Sunday, February 27, 2011
the feminine question interests me profoundly for i am a woman who has benefited tremendously from our mothers and grandmothers steering the winds of change. i was born in the mid 60's, growing up in the late 60's and 70's. by the time the glitzy and sparkling decade of the 80's rolled around, i was in high school and well on my way to forming the opinions and attitudes that would continue to shape my life. there was nothing off-limits to me. anything i wanted to do or become was available to me. and i recognize the fortune that afforded me. but only to the fullest extent now that i'm in my mid 40s and can look back.
when i was 12 i opened a bank account with my parents to save for my medical school tuition. i was going to be a doctor. i was certain. yet when i became a high school student and the sciences and maths were a source of constant frustration and even tears, my career plans changed to the field of law. for i was determined that no one was going to take advantage of me. doctor, lawyer, ceo....that's how you got respect. i had grown up with gloria steinem and ms. magazine. i didn't need to learn about the ideas i should have and the equality i should expect, it was just there, within me. i was never going to marry, although i loved children and idea of having a family...i would do that on my own. i had too much to prove. although my parents marriage was a solid autonomous union, i could do better than that. and if i did ever marry, no man should expect me to be his little wife. i was better than that. what i didn't recognize was how blindly i was embracing the hard-nosed and self-righteous policies that had created such a divide between the sexes in the first place, only in reverse.
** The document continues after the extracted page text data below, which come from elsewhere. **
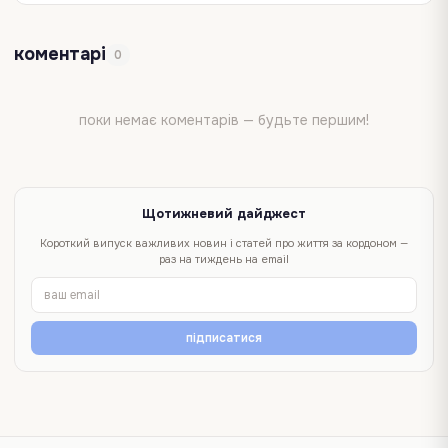
коментарі
0
поки немає коментарів — будьте першим!
Щотижневий дайджест
Короткий випуск важливих новин і статей про життя за кордоном —
раз на тиждень на email
підписатися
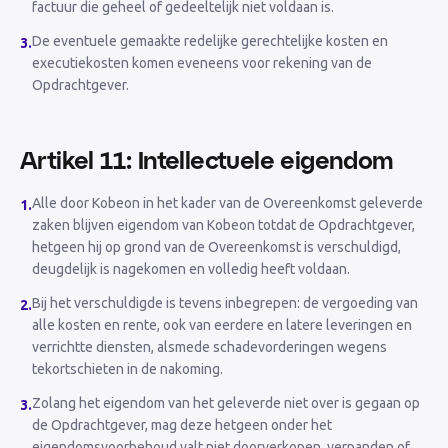
factuur die geheel of gedeeltelijk niet voldaan is.
De eventuele gemaakte redelijke gerechtelijke kosten en
3
.
executiekosten komen eveneens voor rekening van de
Opdrachtgever.
Artikel 11: Intellectuele eigendom
Alle door Kobeon in het kader van de Overeenkomst geleverde
1
.
zaken blijven eigendom van Kobeon totdat de Opdrachtgever,
hetgeen hij op grond van de Overeenkomst is verschuldigd,
deugdelijk is nagekomen en volledig heeft voldaan.
Bij het verschuldigde is tevens inbegrepen: de vergoeding van
2
.
alle kosten en rente, ook van eerdere en latere leveringen en
verrichtte diensten, alsmede schadevorderingen wegens
tekortschieten in de nakoming.
Zolang het eigendom van het geleverde niet over is gegaan op
3
.
de Opdrachtgever, mag deze hetgeen onder het
eigendomsvoorbehoud valt niet doorverkopen, verpanden of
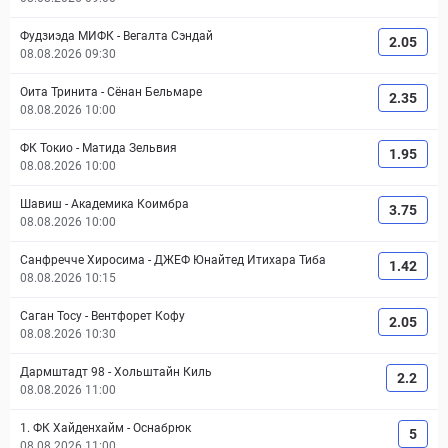
Фудзиэда МИФК
-
Вегалта Сэндай
2.05
08.08.2026 09:30
Оита Тринита
-
Сёнан Бельмаре
2.35
08.08.2026 10:00
ФК Токио
-
Матида Зельвия
1.95
08.08.2026 10:00
Шавиш
-
Академика Коимбра
3.75
08.08.2026 10:00
Санфречче Хиросима
-
ДЖЕФ Юнайтед Итихара Тиба
1.42
08.08.2026 10:15
Саган Тосу
-
Вентфорет Кофу
2.05
08.08.2026 10:30
Дармштадт 98
-
Хольштайн Киль
2.2
08.08.2026 11:00
1. ФК Хайденхайм
-
Оснабрюк
5
08.08.2026 11:00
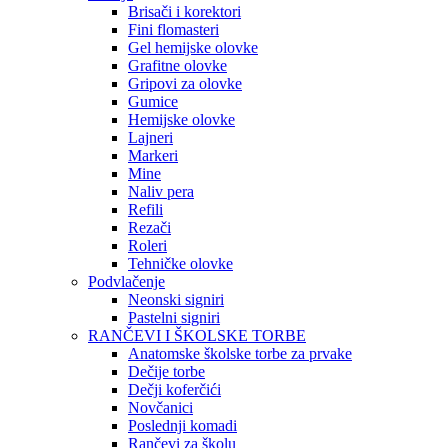
Brisači i korektori
Fini flomasteri
Gel hemijske olovke
Grafitne olovke
Gripovi za olovke
Gumice
Hemijske olovke
Lajneri
Markeri
Mine
Naliv pera
Refili
Rezači
Roleri
Tehničke olovke
Podvlačenje
Neonski signiri
Pastelni signiri
RANČEVI I ŠKOLSKE TORBE
Anatomske školske torbe za prvake
Dečije torbe
Dečji koferčići
Novčanici
Poslednji komadi
Rančevi za školu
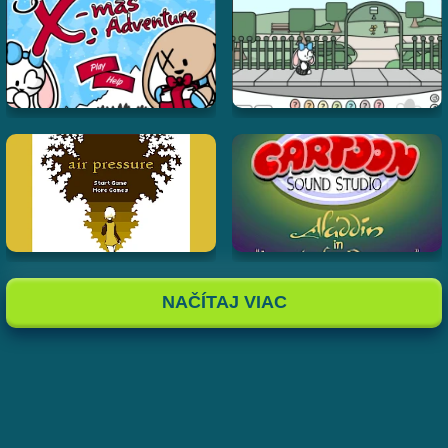
NAČÍTAJ VIAC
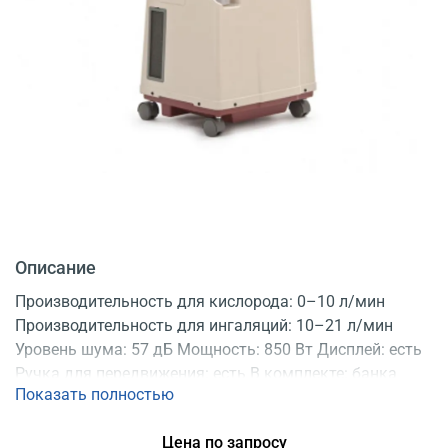
Описание
Производительность для кислорода: 0–10 л/мин
Производительность для ингаляций: 10–21 л/мин
Уровень шума: 57 дБ Мощность: 850 Вт Дисплей: есть
Ручка для передвижения: есть В комплекте: банка
Показать полностью
(увлажнитель) 250 мл Доп. выход для ингаляций: есть
Регистрационное удостоверение
Цена по запросу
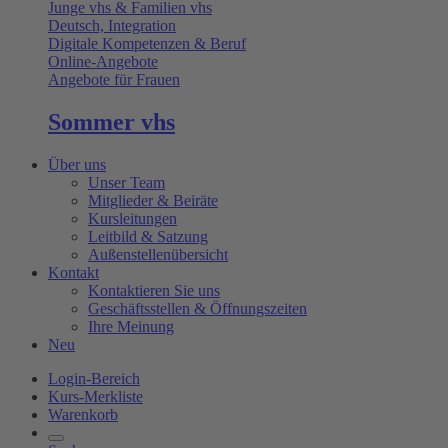
Junge vhs & Familien vhs
Deutsch, Integration
Digitale Kompetenzen & Beruf
Online-Angebote
Angebote für Frauen
Sommer vhs
Über uns
Unser Team
Mitglieder & Beiräte
Kursleitungen
Leitbild & Satzung
Außenstellenübersicht
Kontakt
Kontaktieren Sie uns
Geschäftsstellen & Öffnungszeiten
Ihre Meinung
Neu
Login-Bereich
Kurs-Merkliste
Warenkorb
and with these opinions i entered university, ready to move on to law school as quickly as i could. but thankfully, i was diverted once more. i took an art class as an elective, partly because i was fascinated with an artist boy who was going to be in the class, although i would never have admitted that then. that class led to another. and then, because my parents had so lovingly taught me that my decisions were mine to make and had given me the confidence to trust my innate, i walked away from my history degree and declared myself as an art major. i would be a painter. i would stomp on the capitalist, male dominated art world. and i tried in my own little way. i painted for years. i painted aggressively, strangling my frustrations with oil on canvas. in your face fucking patriarchal society.
yet, thankfully, somewhere along the way, gradually i realized i was tired of getting what i wanted in an aggressive 'anti' way. i wondered what i was trying to prove. i only wanted to be respected for the woman i was, not the woman the ideology insisted it was my right to be. i knew my rights. it was my right to be accepted and respected as a woman. by men and women alike. i would not accept the self-loathing of traditional feminism any longer.
as i was doing what i needed to do to find my path and my place in this crazy world i began to embrace the person who emerged. i had been condemning who i was out of fear that i would be seen as weak. but instead of the patriarchy determining my future in reverse, i was about to determine it on my own.
it was a lovely, long and organic trail of self-discovery that finds me today, happily ensconced in a world of my own making, living with my wonderful husband, surrounded with amazing friends and family and making quilts for a living. that young woman of 25 years ago would never have imagined this as an option, but she only knew what the intellectuals were telling her. now she's wise enough to know they were wrong.
my own private feminism is simple equality and the opportunity to follow a path of one's own choosing and to see the gleam of pride and respect in the faces of our peers.